═══ RECORD EXTRACTS

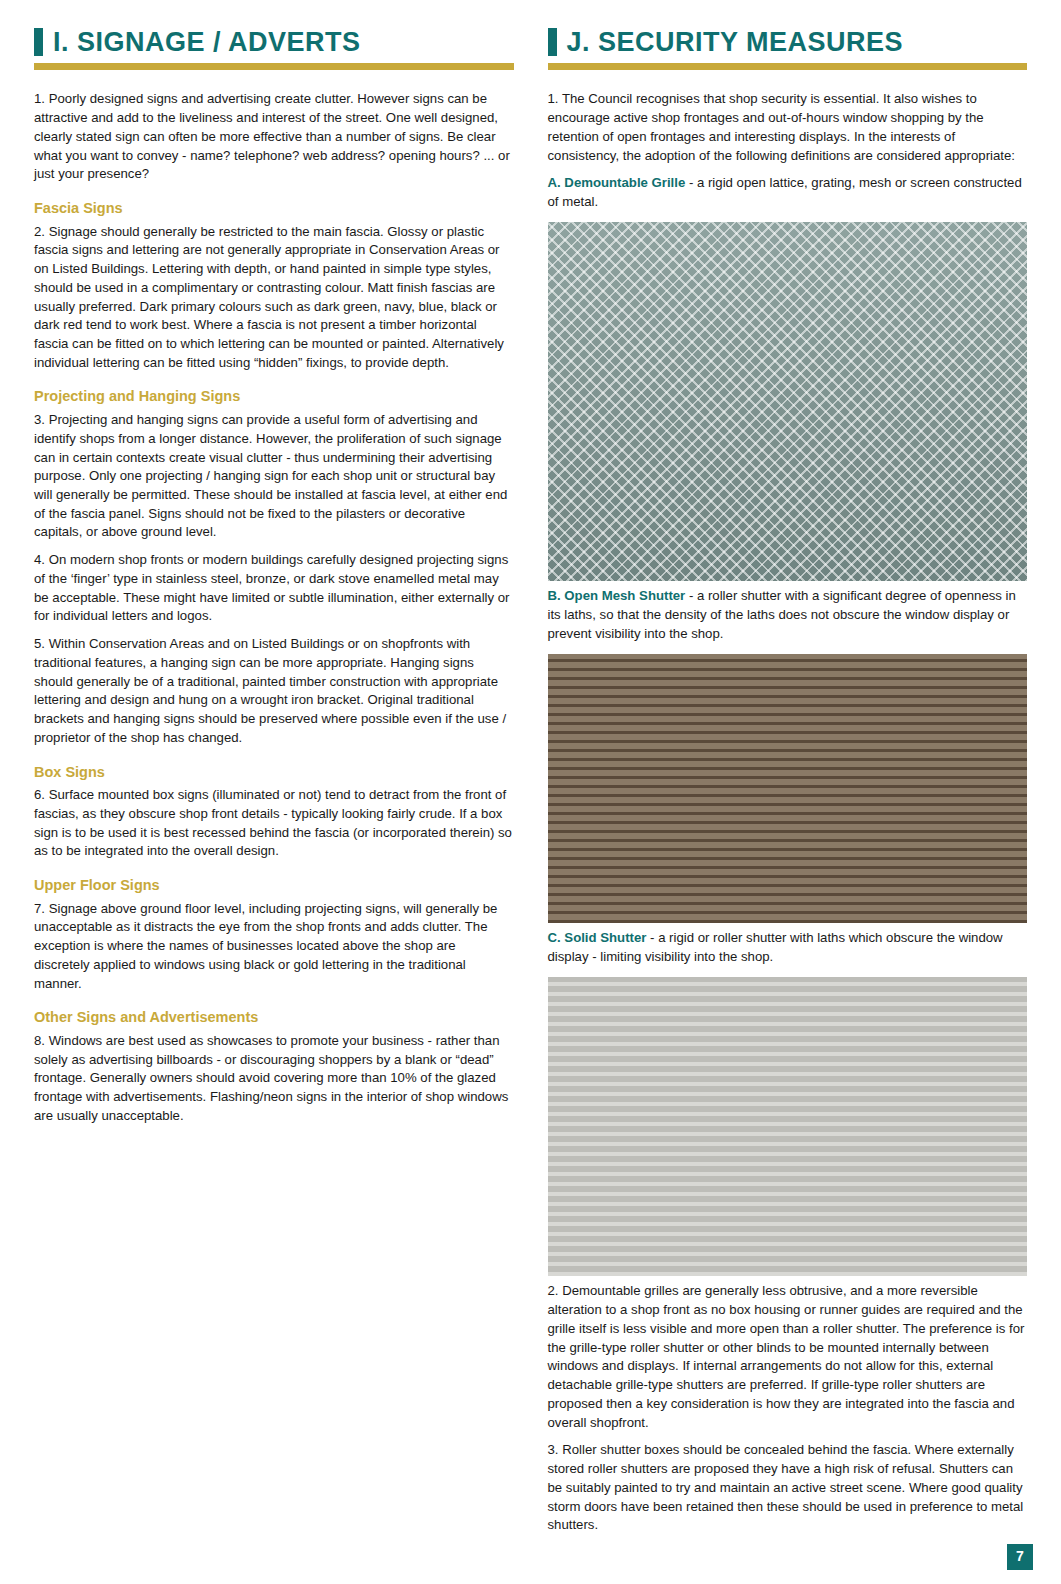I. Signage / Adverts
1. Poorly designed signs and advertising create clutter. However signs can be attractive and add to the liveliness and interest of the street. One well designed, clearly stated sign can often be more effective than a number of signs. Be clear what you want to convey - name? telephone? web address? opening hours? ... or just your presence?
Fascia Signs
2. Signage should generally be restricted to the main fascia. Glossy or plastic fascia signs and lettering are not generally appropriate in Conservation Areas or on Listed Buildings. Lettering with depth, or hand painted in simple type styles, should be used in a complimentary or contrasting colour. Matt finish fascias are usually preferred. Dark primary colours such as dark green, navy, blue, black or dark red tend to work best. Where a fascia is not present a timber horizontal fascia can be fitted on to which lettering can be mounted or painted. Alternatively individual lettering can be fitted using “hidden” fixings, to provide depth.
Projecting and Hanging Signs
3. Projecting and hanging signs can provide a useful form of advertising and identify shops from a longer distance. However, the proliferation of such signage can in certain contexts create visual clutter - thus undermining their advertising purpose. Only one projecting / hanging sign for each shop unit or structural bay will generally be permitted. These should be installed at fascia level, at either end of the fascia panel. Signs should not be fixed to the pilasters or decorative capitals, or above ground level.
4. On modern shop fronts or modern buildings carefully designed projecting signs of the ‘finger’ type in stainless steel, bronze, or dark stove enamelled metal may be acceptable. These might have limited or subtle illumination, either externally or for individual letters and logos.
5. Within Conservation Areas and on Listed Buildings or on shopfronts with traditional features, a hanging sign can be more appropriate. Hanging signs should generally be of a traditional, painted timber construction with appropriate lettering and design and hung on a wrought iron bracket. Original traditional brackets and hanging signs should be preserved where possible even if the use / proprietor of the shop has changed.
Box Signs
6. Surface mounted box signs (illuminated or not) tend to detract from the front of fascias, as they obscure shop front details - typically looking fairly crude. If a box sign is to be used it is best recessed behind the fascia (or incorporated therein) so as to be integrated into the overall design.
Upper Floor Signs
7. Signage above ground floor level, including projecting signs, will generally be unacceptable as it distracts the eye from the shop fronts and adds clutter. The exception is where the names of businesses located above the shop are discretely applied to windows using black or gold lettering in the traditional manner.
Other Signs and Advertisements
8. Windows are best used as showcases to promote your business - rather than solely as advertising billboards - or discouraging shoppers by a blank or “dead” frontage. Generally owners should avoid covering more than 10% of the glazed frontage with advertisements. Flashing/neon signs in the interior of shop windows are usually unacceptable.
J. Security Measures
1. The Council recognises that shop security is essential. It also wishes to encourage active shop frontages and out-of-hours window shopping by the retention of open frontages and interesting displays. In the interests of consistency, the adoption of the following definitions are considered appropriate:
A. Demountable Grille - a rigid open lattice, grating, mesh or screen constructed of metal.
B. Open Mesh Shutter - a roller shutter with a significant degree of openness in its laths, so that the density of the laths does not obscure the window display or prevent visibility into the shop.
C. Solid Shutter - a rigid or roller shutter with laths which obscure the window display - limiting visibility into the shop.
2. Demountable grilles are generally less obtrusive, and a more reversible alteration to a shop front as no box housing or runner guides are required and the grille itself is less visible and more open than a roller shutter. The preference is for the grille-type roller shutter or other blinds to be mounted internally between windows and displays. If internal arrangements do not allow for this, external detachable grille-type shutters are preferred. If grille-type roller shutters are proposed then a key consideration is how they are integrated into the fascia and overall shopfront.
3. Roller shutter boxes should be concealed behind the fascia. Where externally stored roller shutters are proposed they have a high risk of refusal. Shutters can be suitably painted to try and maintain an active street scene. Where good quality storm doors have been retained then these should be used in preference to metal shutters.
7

══════
═══ RECORD EXTRACTS

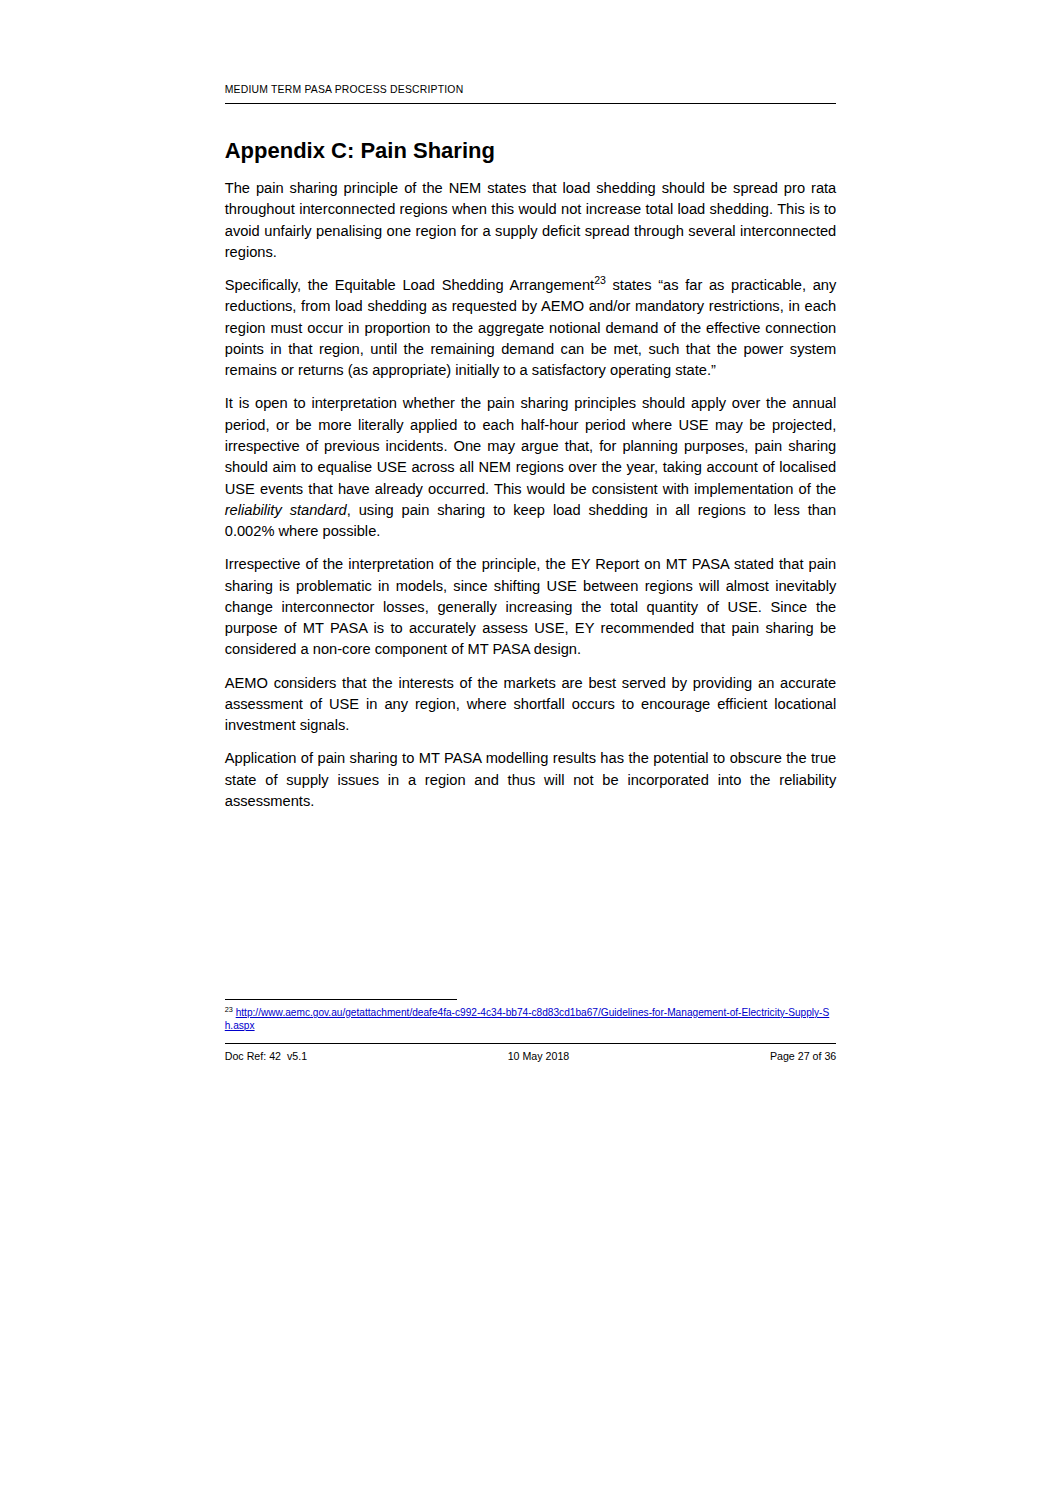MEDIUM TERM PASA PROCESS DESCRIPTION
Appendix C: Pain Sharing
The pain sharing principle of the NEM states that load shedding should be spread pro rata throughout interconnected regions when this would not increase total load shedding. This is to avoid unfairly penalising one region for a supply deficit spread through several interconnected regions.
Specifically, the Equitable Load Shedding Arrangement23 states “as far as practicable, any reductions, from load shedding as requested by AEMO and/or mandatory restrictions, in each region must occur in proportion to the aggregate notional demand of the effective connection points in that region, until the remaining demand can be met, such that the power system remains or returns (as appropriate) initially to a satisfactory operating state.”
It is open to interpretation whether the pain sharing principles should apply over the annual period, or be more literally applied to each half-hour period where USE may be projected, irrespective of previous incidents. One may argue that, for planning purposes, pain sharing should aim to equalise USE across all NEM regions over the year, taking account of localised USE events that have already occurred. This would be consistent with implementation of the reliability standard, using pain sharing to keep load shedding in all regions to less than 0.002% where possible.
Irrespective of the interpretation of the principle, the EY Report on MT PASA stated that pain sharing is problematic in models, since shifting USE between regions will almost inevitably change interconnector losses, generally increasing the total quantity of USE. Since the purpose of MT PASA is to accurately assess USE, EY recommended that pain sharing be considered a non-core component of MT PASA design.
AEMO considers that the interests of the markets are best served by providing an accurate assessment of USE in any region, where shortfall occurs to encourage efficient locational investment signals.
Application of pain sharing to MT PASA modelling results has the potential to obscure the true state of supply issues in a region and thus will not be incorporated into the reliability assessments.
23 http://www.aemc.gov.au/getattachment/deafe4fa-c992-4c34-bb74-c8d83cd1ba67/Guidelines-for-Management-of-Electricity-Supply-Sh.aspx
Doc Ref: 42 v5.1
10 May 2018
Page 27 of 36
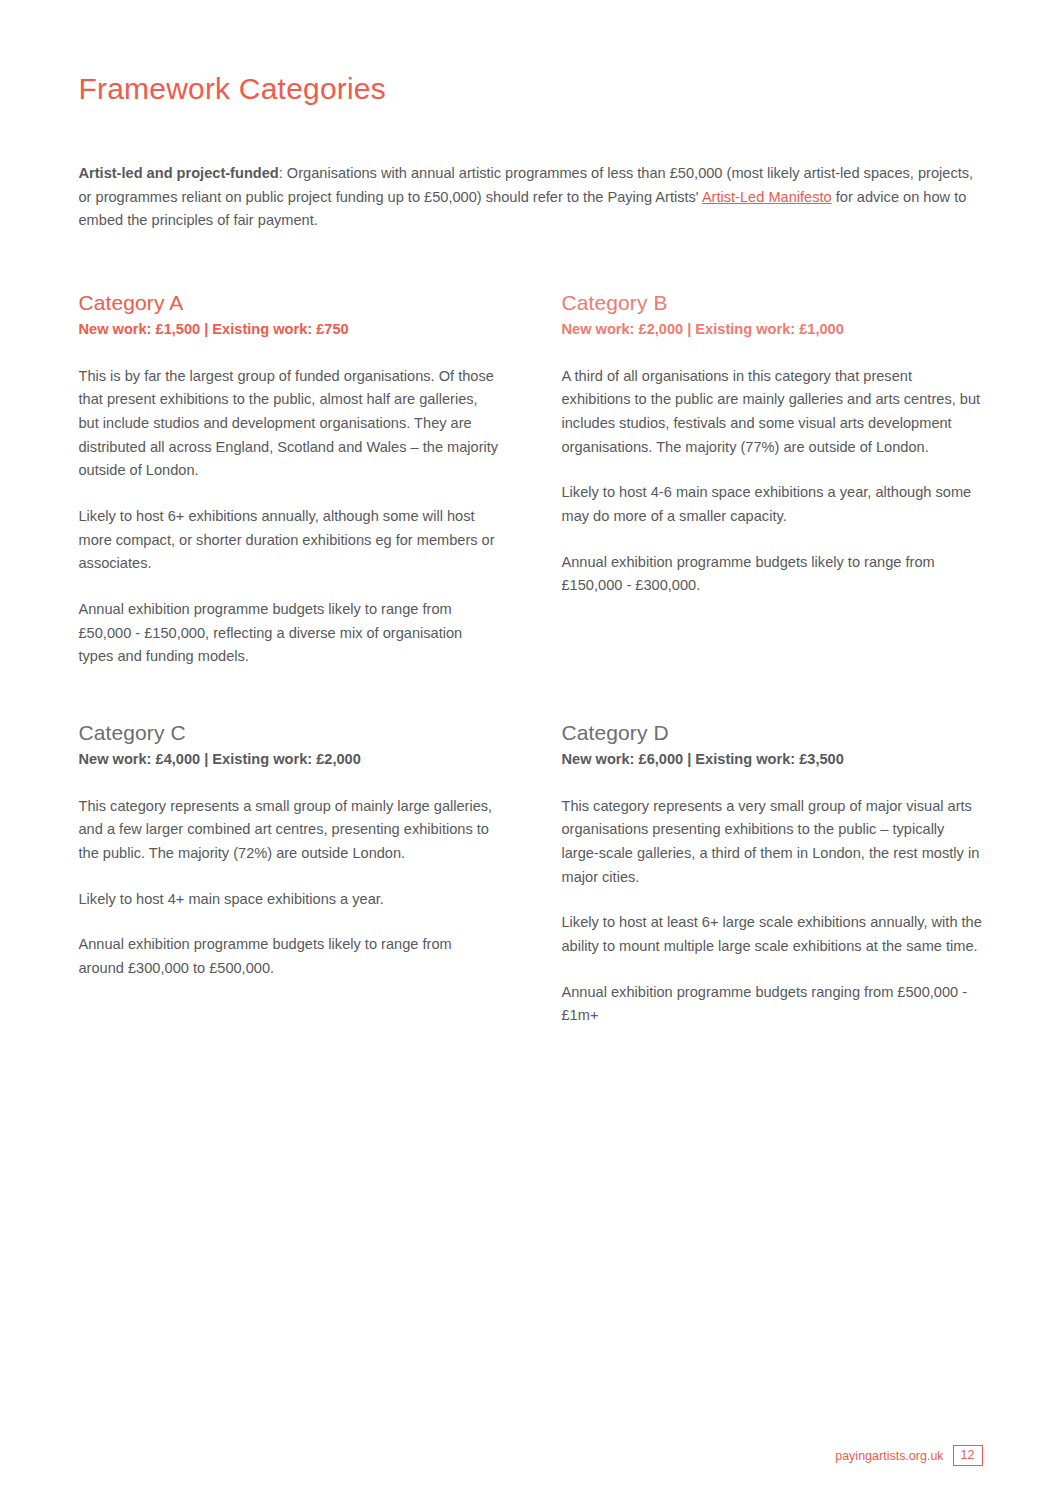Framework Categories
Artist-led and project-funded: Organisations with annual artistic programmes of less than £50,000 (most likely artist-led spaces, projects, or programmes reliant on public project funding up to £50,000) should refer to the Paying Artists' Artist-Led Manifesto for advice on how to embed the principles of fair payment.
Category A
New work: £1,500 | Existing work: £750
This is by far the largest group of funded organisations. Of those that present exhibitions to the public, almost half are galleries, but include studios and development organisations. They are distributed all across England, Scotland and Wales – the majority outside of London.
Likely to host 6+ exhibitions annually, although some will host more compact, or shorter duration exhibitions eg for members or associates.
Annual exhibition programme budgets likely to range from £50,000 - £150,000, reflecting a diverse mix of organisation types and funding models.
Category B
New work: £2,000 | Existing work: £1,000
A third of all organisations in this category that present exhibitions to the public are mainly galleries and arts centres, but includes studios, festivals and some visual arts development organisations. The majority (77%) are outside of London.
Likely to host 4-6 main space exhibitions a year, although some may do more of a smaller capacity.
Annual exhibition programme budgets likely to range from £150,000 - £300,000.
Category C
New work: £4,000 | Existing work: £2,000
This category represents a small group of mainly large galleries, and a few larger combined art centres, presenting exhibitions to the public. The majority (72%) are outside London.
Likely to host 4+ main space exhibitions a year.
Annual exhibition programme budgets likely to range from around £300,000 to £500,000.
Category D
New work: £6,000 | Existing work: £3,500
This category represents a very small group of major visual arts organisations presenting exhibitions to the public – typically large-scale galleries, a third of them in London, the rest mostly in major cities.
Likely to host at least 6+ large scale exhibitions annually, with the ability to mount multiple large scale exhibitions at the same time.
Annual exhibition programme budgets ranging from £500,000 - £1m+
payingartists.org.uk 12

══════
═══ RECORD EXTRACTS

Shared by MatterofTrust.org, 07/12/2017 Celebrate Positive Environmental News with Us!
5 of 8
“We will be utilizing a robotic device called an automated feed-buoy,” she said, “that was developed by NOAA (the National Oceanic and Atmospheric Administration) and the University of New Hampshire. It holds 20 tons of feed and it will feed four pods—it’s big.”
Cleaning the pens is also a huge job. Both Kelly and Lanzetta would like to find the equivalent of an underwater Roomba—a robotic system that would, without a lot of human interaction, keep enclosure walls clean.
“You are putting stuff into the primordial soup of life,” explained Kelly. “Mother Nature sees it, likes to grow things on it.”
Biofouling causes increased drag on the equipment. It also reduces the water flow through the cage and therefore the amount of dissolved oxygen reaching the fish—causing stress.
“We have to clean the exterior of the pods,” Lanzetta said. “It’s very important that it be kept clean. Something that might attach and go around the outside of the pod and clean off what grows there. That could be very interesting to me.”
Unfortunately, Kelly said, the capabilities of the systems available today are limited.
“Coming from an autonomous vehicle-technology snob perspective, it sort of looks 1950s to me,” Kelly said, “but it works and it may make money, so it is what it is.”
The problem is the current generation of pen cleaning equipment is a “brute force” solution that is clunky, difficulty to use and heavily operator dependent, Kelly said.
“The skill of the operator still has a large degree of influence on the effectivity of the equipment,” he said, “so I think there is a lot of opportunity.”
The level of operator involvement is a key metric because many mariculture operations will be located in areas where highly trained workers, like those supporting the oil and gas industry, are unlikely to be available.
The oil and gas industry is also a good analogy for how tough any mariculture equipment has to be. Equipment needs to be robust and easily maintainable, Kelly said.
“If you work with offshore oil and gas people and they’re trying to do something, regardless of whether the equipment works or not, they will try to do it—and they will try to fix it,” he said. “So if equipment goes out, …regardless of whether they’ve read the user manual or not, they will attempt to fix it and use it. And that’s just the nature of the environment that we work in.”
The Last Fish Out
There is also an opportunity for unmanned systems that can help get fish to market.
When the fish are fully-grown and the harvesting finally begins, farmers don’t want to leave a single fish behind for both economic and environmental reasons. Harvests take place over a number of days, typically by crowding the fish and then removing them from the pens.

══════

**YOUR OBJECTIVE:**
Copy word for word the stretch of entries above from the line that has "Likely to host 4-6" through the line that has "This category represents a very", both ends included, and nothing outside it.

**RESPONSE TO THIS EXERCISE:**
Likely to host 4-6 main space exhibitions a year, although some may do more of a smaller capacity.
Annual exhibition programme budgets likely to range from £150,000 - £300,000.
Category C
New work: £4,000 | Existing work: £2,000
This category represents a small group of mainly large galleries, and a few larger combined art centres, presenting exhibitions to the public. The majority (72%) are outside London.
Likely to host 4+ main space exhibitions a year.
Annual exhibition programme budgets likely to range from around £300,000 to £500,000.
Category D
New work: £6,000 | Existing work: £3,500
This category represents a very small group of major visual arts organisations presenting exhibitions to the public – typically large-scale galleries, a third of them in London, the rest mostly in major cities.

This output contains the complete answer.